Periodic Reporting for period 2 - RiPCoN (Rapid interaction profiling of 2019-nCoV for network-based deep drug-repurpose learning (DDRL))
Okres sprawozdawczy: 2021-04-01 do 2022-03-31
The goal of this project is to understand which human proteins are targeted by the virus and which human molecular networks are changed and how. This important information will lead to a much improved understanding of the biology of coronaviruses, including the more deadly SARS and MERS. More importantly, with the help of this network information we can then use artificial intelligence and deep neural networks to identify drugs that are already on the market that revert some of the changes the virus aims to make. Thereby it may be possible to find treatment options that do not require long and costly clinical safety testing and may therefore become available much quicker. Moreover, we expect that the interactions we find will help understand the acute and long-term symptoms of patients suffereing from COVID-19. By better understanding the molecular causes, we expect to help alleviate symptoms and help patients.
Afterwards interactome mapping was started such that initial interactome data were available within few months after project start. these were subsequently verified and confirmed. The inital network from this project was available in summer. In parallel we initiated a collaboration with partners in Toronto, Canada, and Boston, US to increase the coverage of the network. These partners are contibuting additional interactions and the validation of the integrated interacome dataset is ongoing.
The network shows a strong enrichment of proteins related to inflammation and viral life cycle, especially vesicle trafficking. The integration with available genetic data demonstrates that interactions and their local network neighborhood are linked to metabolic features related to COVID-19, namely glycogen and fatty acid metabolism, and to diseases of the immune system, metabolism and metabolic syndrome and to neurological phenotypes.
In addition to the SARS-CoV-2 – Human contactome mentioned above we also generated two more critical resources available to the scientific community: i) the pan-CoV-ORFeome collection from 7 coronaviridae and ii) the high-quality comprehensive pan-CoV-human interactome network map (manuscript in prep).

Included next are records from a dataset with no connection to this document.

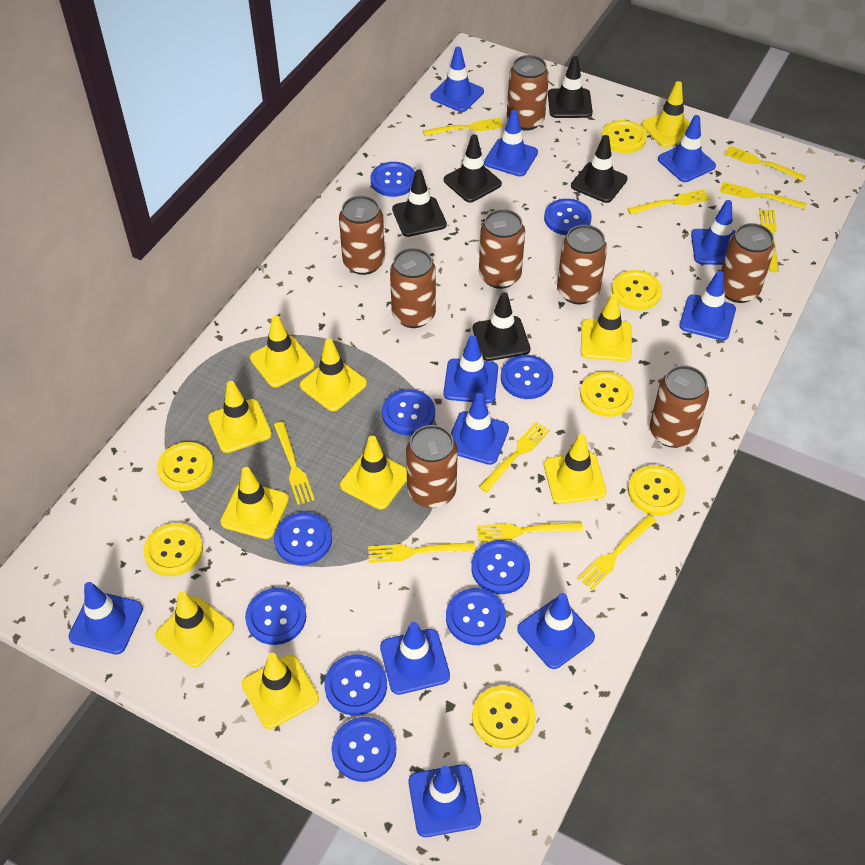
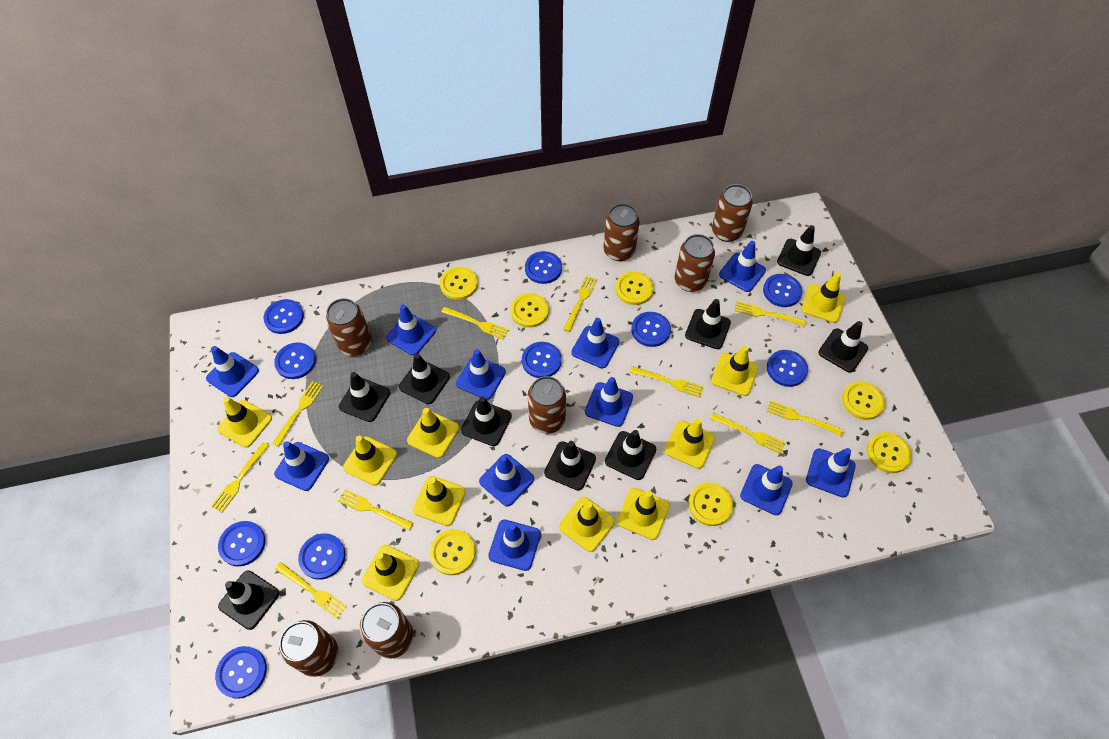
black traffic cone: 5 -> 9
brown can: 8 -> 7

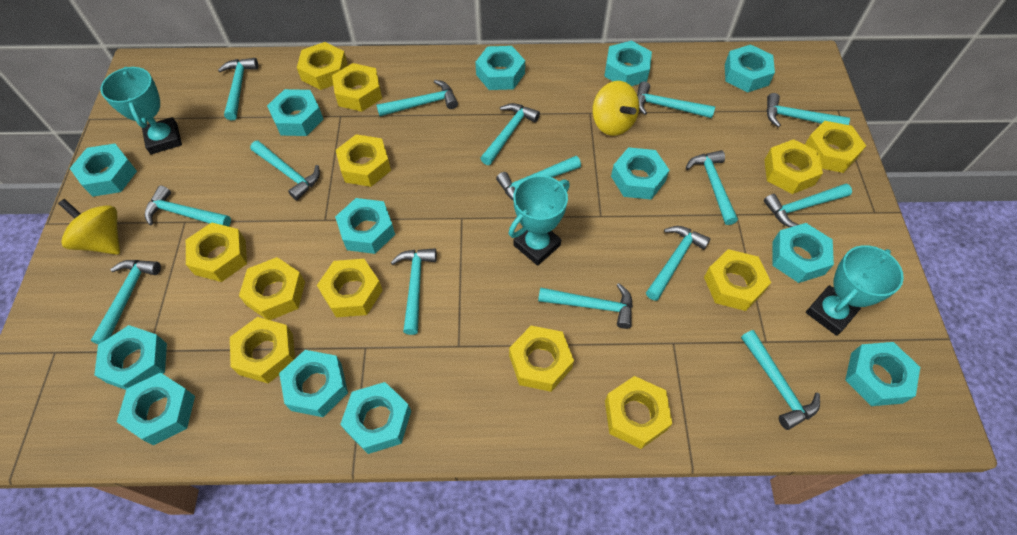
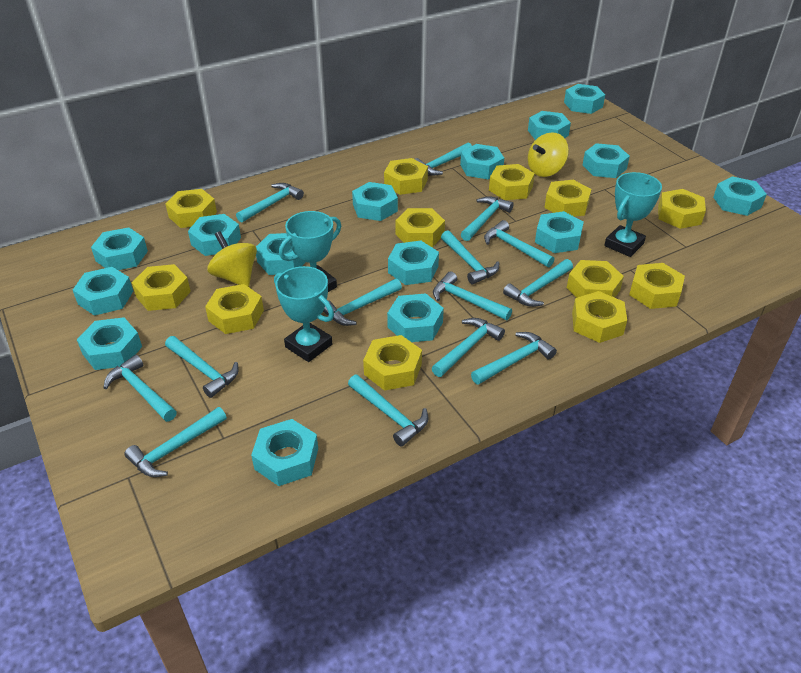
turquoise hammer: 15 -> 14
turquoise nut: 13 -> 15

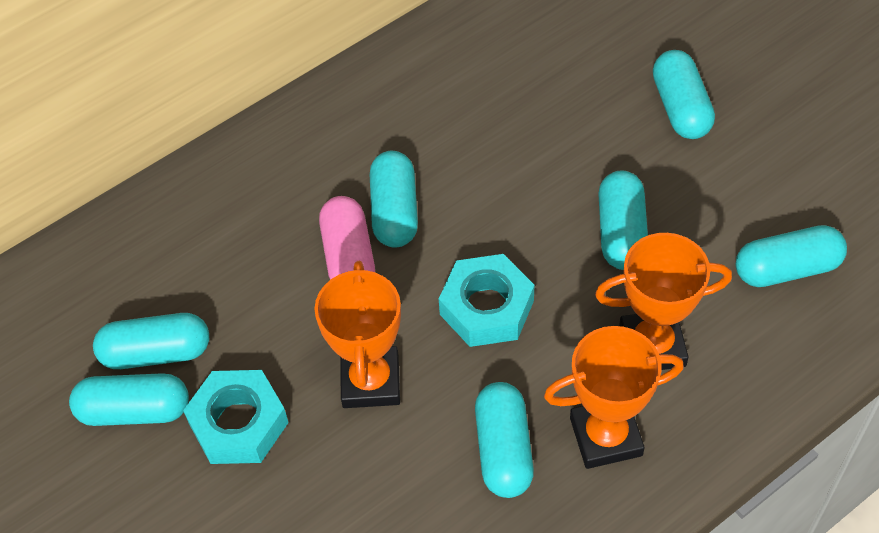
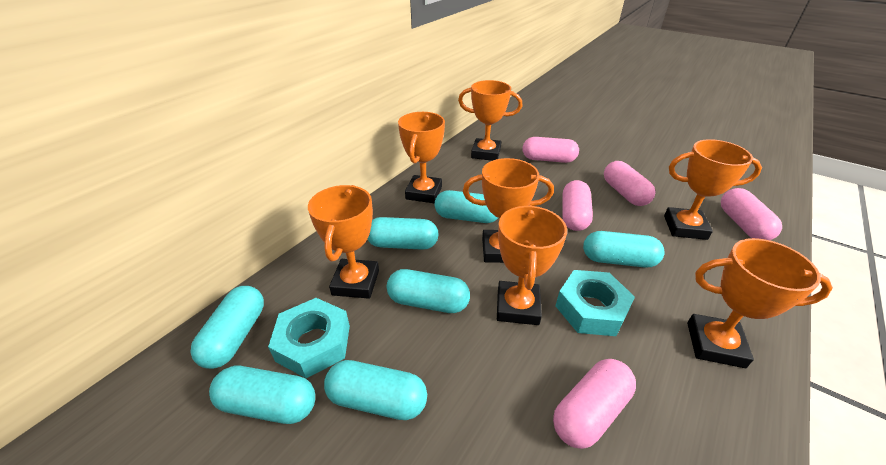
orange trophy: 3 -> 7
pink capsule: 1 -> 5

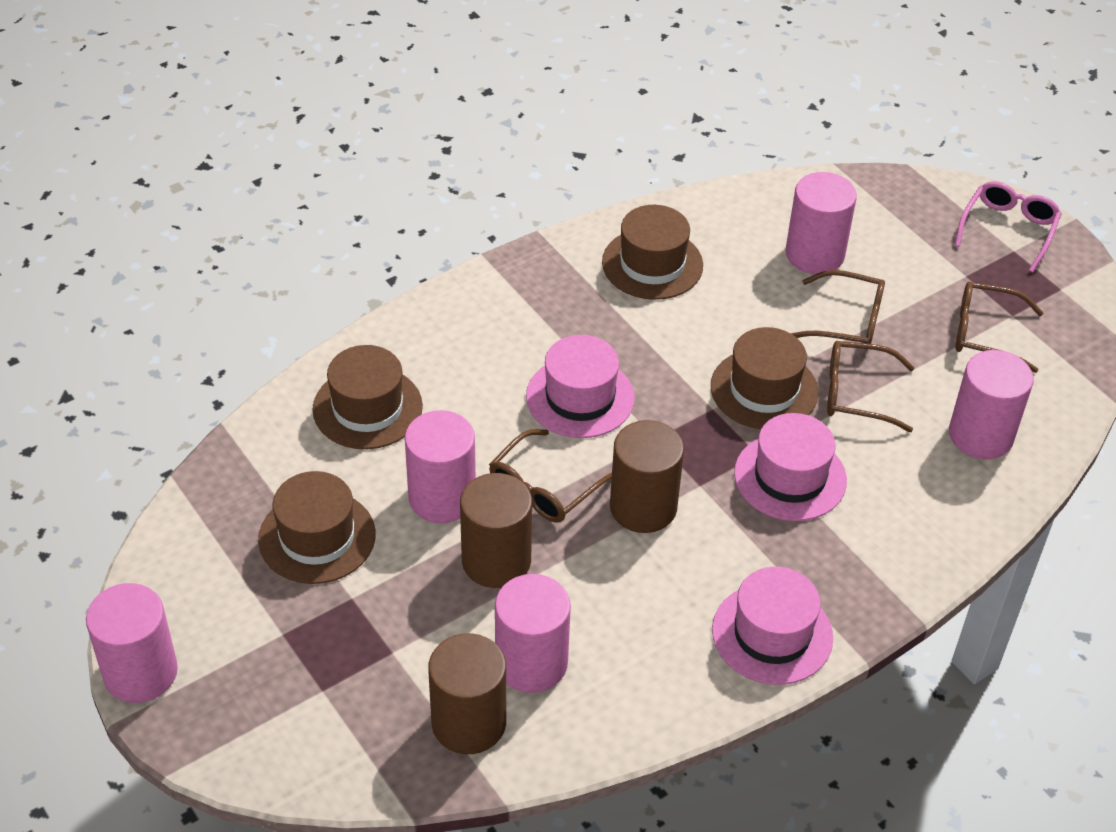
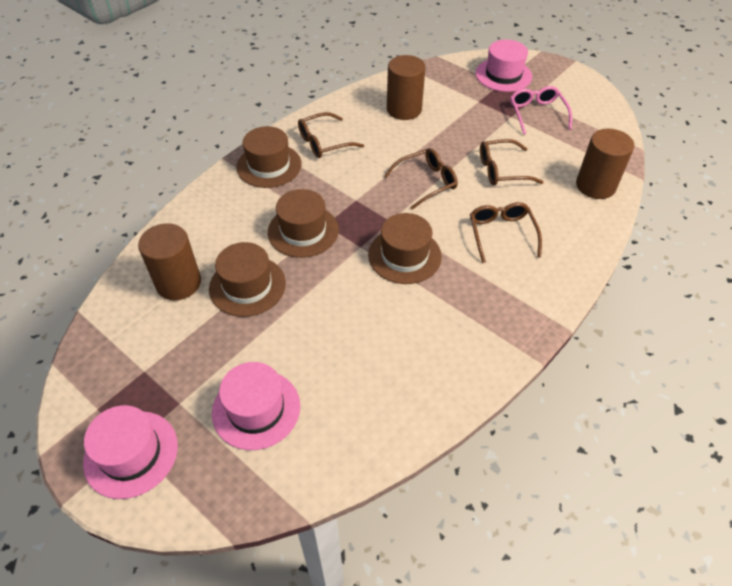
pink cylinder: 5 -> 0

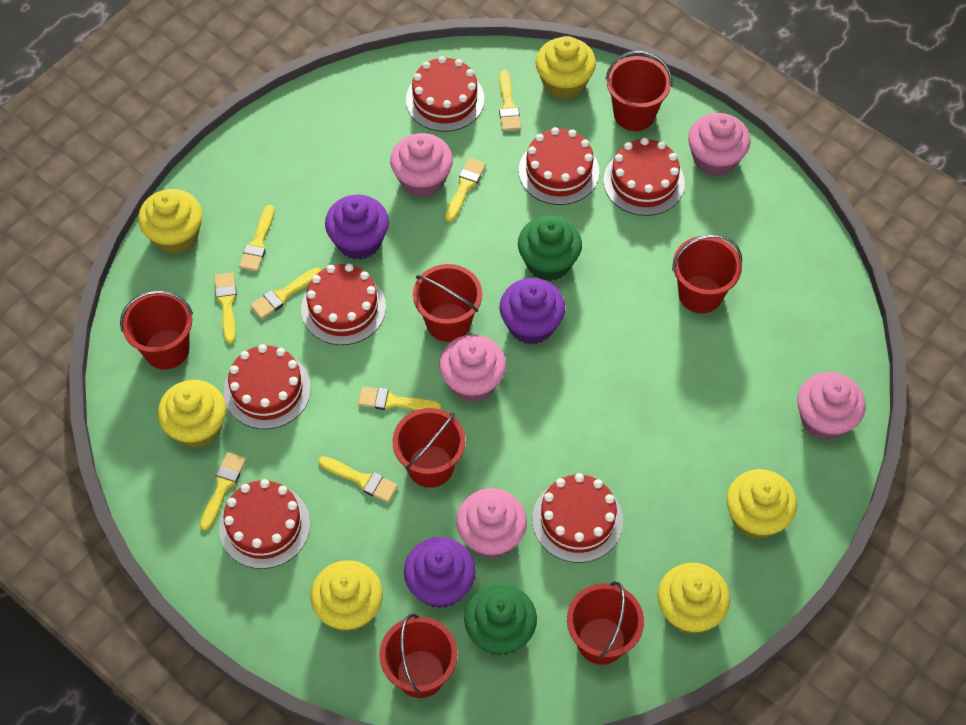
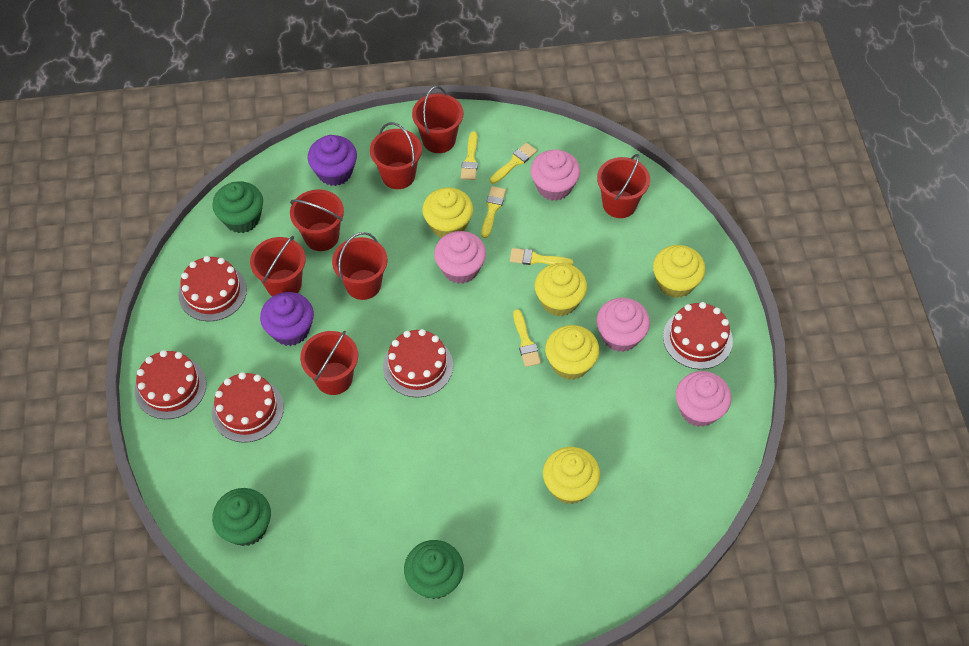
green cupcake: 2 -> 3
pink cupcake: 5 -> 4
purple cupcake: 3 -> 2
red cake: 7 -> 5
yellow brush: 8 -> 5
yellow cupcake: 6 -> 5

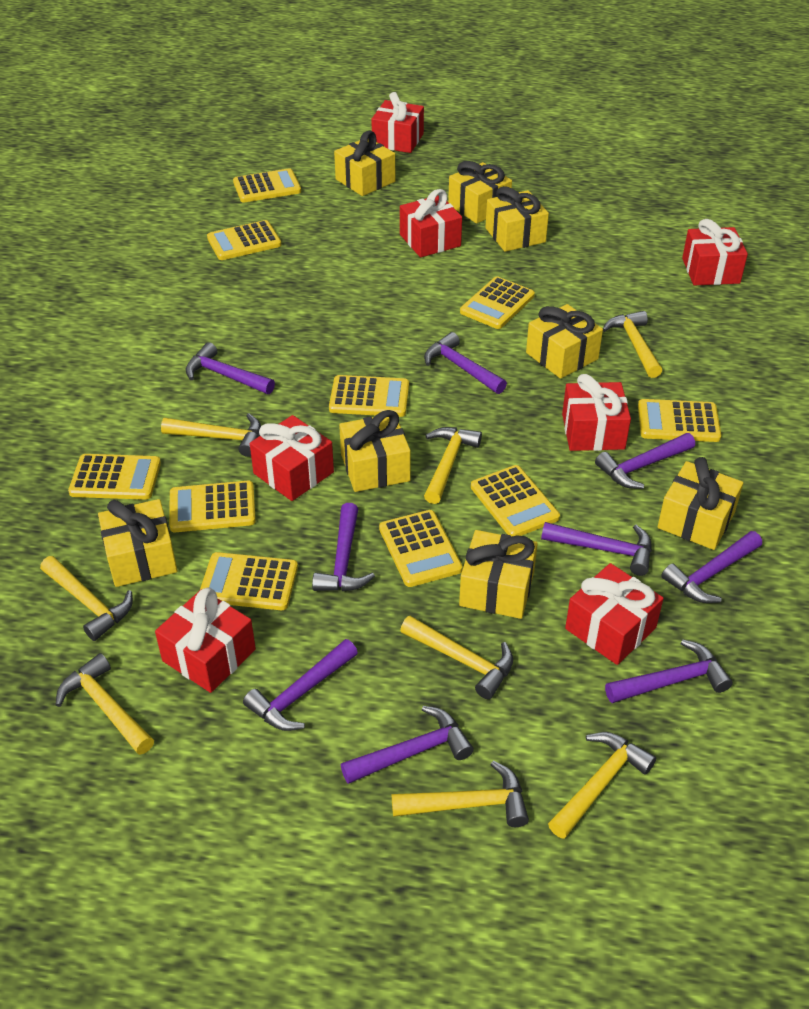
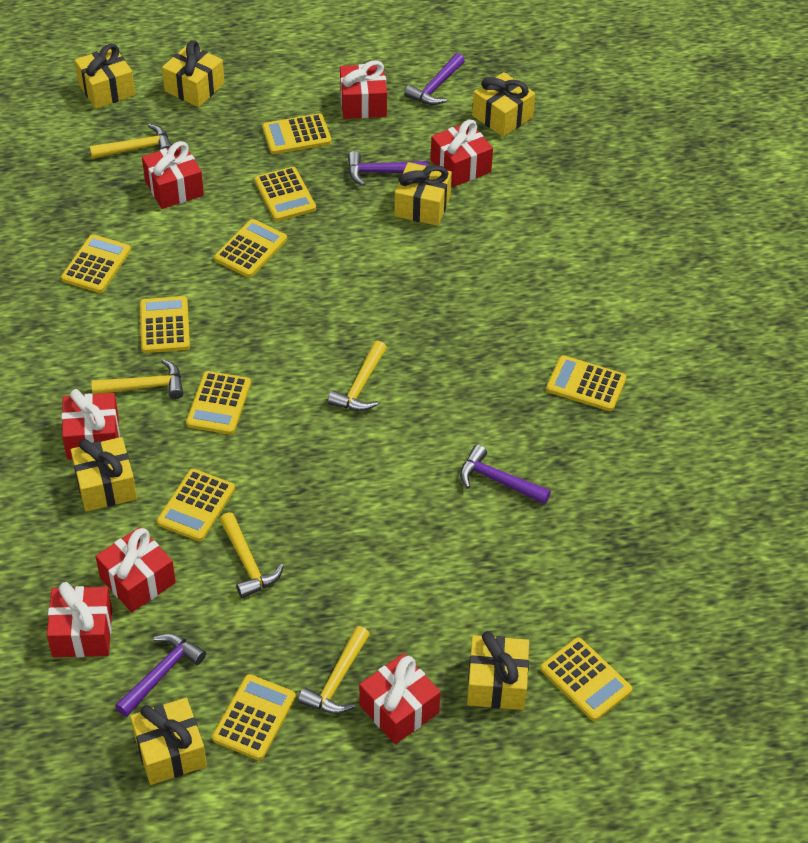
purple hammer: 9 -> 4
yellow gift: 8 -> 7
yellow hammer: 8 -> 5

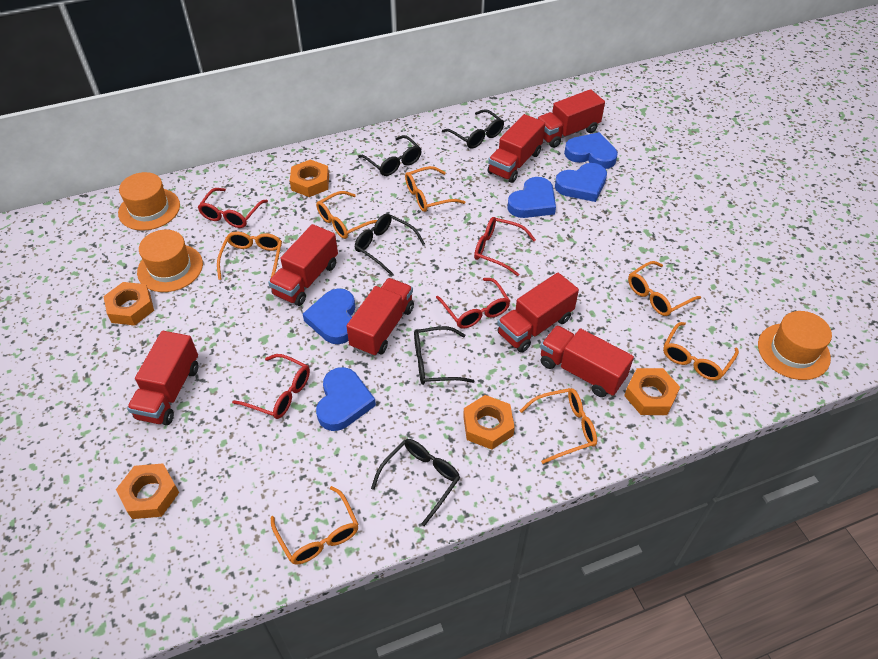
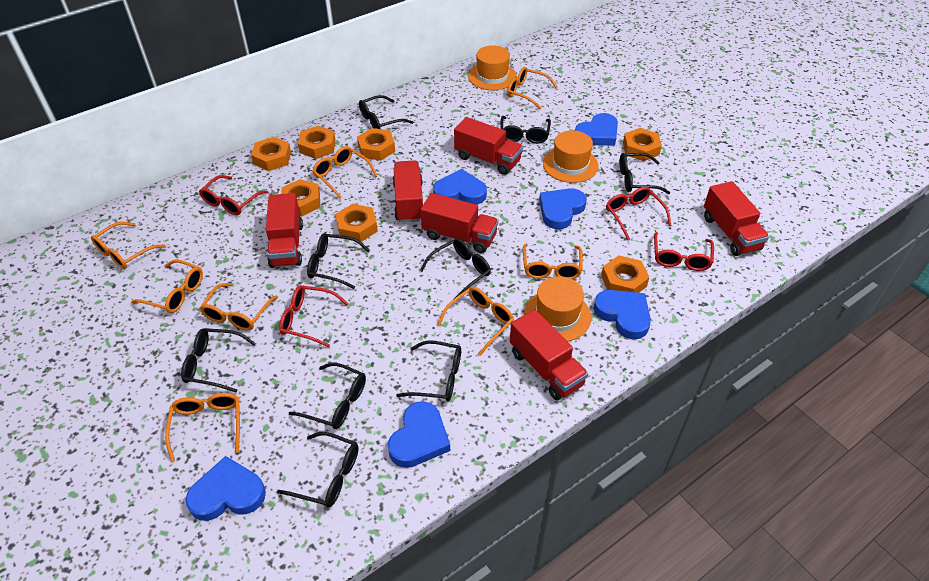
black glasses: 5 -> 9
blue heart: 5 -> 6
orange glasses: 7 -> 8
orange nut: 5 -> 7
red truck: 7 -> 6

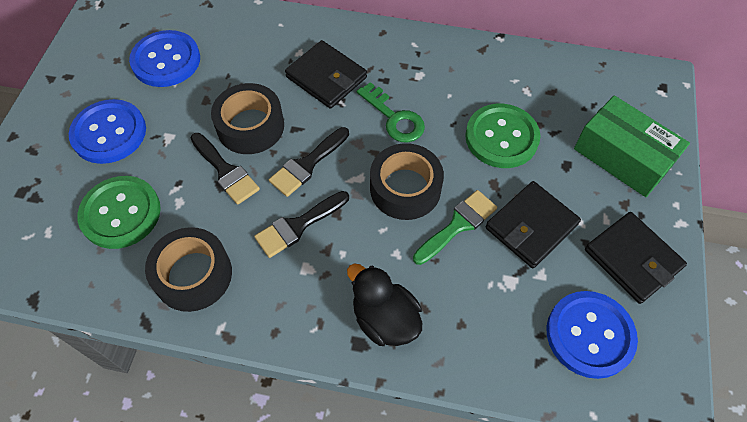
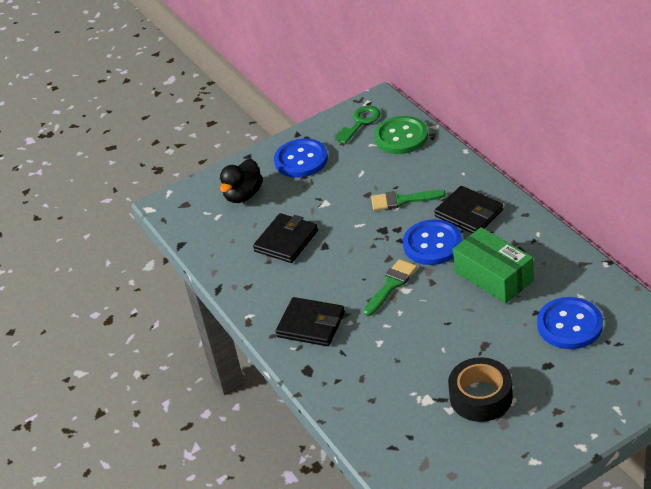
black brush: 3 -> 0
black tape: 3 -> 1
green brush: 1 -> 2
green button: 2 -> 1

Importantly, the protein coding ORFs enable the expression of all viral proteins for subsequent use in protein microarray platform or ELISA-based screens for patient screening, identification of immunogenic epitopes and thus contributing to vaccine development.
On the computational drug repurposing aspect we focused our efforts in the use of small molecule bioactivity signatures, together with natural-language processing techniques to rank the likeliness of activity against SARS-CoV-2 of all those approved and experimental drugs that experts around the world had suggested to be potentially active. Indeed, we developed a tool to help prioritize these potential treatments, stratifying them according to the level of clinical evidence and suggested mechanism of action for the intended drugs. The rapid deployment of this tool was aimed at helping clinical researchers in their (almost blind) initial choices (Duran-Frigola et al. 2020 J Chem Inf Model). Additionally, as reported, we also implemented a collection of deep-networks to infer bioactivity signatures to any molecule of interest (i.e. the Signaturizers; Bertoni et al. 2021 Nat Commun).